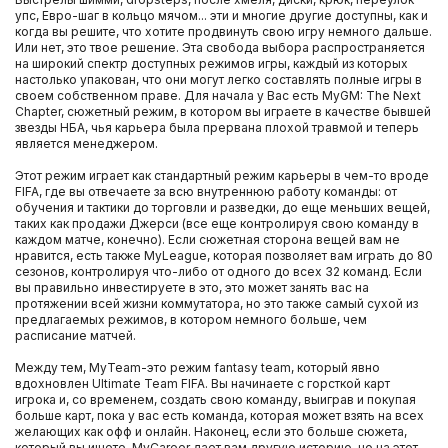
упс, Евро-шаг в кольцо мячом... эти и многие другие доступны, как и
когда вы решите, что хотите продвинуть свою игру немного дальше.
Или нет, это твое решение. Эта свобода выбора распространяется
на широкий спектр доступных режимов игры, каждый из которых
настолько упакован, что они могут легко составлять полные игры в
своем собственном праве. Для начала у Вас есть MyGM: The Next
Chapter, сюжетный режим, в котором вы играете в качестве бывшей
звезды НБА, чья карьера была прервана плохой травмой и теперь
является менеджером.
Этот режим играет как стандартный режим карьеры в чем-то вроде
FIFA, где вы отвечаете за всю внутреннюю работу команды: от
обучения и тактики до торговли и разведки, до еще меньших вещей,
таких как продажи Джерси (все еще контролируя свою команду в
каждом матче, конечно). Если сюжетная сторона вещей вам не
нравится, есть также MyLeague, которая позволяет вам играть до 80
сезонов, контролируя что-либо от одного до всех 32 команд. Если
вы правильно инвестируете в это, это может занять вас на
протяжении всей жизни коммутатора, но это также самый сухой из
предлагаемых режимов, в котором немного больше, чем
расписание матчей.
Между тем, MyTeam-это режим fantasy team, который явно
вдохновлен Ultimate Team FIFA. Вы начинаете с горсткой карт
игрока и, со временем, создать свою команду, выиграв и покупая
больше карт, пока у вас есть команда, которая может взять на всех
желающих как офф и онлайн. Наконец, если это больше сюжета,
который вы ищете, MyCareer дает вам другую историю, но на этот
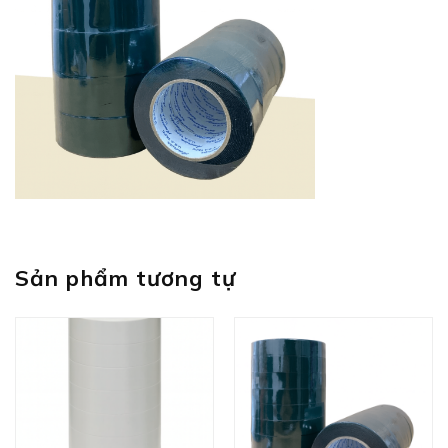
Sản phẩm tương tự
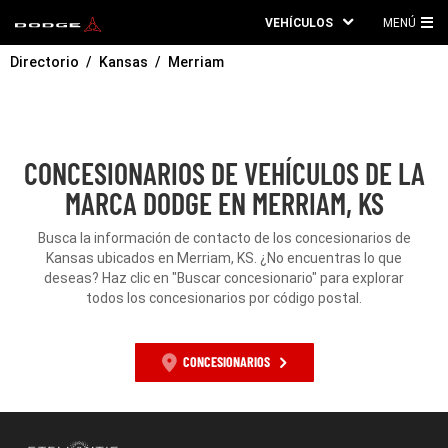
VEHÍCULOS
MENÚ
ME
Directorio
Kansas
Merriam
PRI
CONCESIONARIOS DE VEHÍCULOS DE LA
MARCA DODGE EN MERRIAM, KS
Busca la información de contacto de los concesionarios de
Kansas ubicados en Merriam, KS. ¿No encuentras lo que
deseas? Haz clic en "Buscar concesionario" para explorar
todos los concesionarios por código postal.
CONCESIONARIOS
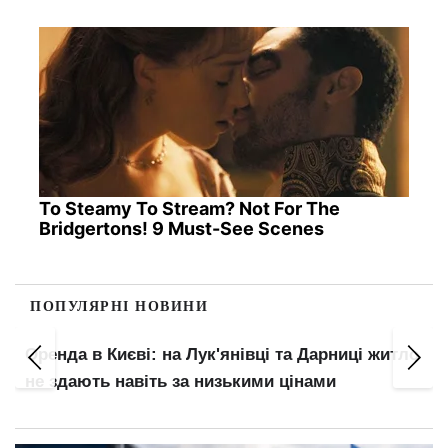
To Steamy To Stream? Not For The
Bridgertons! 9 Must-See Scenes
ПОПУЛЯРНІ НОВИНИ
Оренда в Києві: на Лук'янівці та Дарниці житло
не здають навіть за низькими цінами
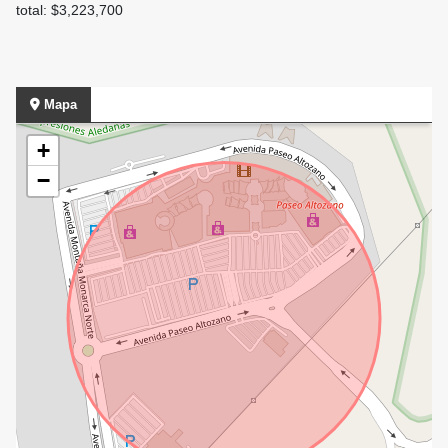
total: $3,223,700
Mapa
+
−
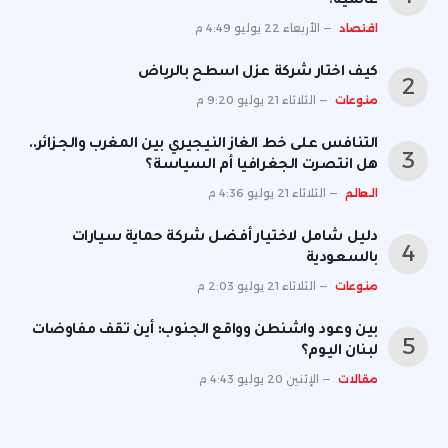
عالمية؟
اقتصاد
الأربعاء 22 يوليو 4:49 م
كيف اختار شركة عزل اسطح بالرياض
منوعات
الثلاثاء 21 يوليو 9:20 م
التنافس على خط الغاز النيجيري بين المغرب والجزائر..
هل انتصرت الجغرافيا أم السياسة؟
العالم
الثلاثاء 21 يوليو 4:36 م
دليل شامل لاختيار أفضل شركة حماية سيارات
بالسعودية
منوعات
الثلاثاء 21 يوليو 2:03 م
بين وعود واشنطن وواقع الجنوب: أين تقف مفاوضات
لبنان اليوم؟
مقالات
الإثنين 20 يوليو 4:43 م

..............................

WORK REQUIRED:
Reproduce the listing above only between the lines holding "игрока и, со" and "MARCA DODGE EN MERRIAM, KS", inclusive. Every line must match exactly, and pictures are dropped.

EXERCISE SOLUTION:
игрока и, со временем, создать свою команду, выиграв и покупая
больше карт, пока у вас есть команда, которая может взять на всех
желающих как офф и онлайн. Наконец, если это больше сюжета,
который вы ищете, MyCareer дает вам другую историю, но на этот
Sản phẩm tương tự
VEHÍCULOS
MENÚ
ME
Directorio
Kansas
Merriam
PRI
CONCESIONARIOS DE VEHÍCULOS DE LA
MARCA DODGE EN MERRIAM, KS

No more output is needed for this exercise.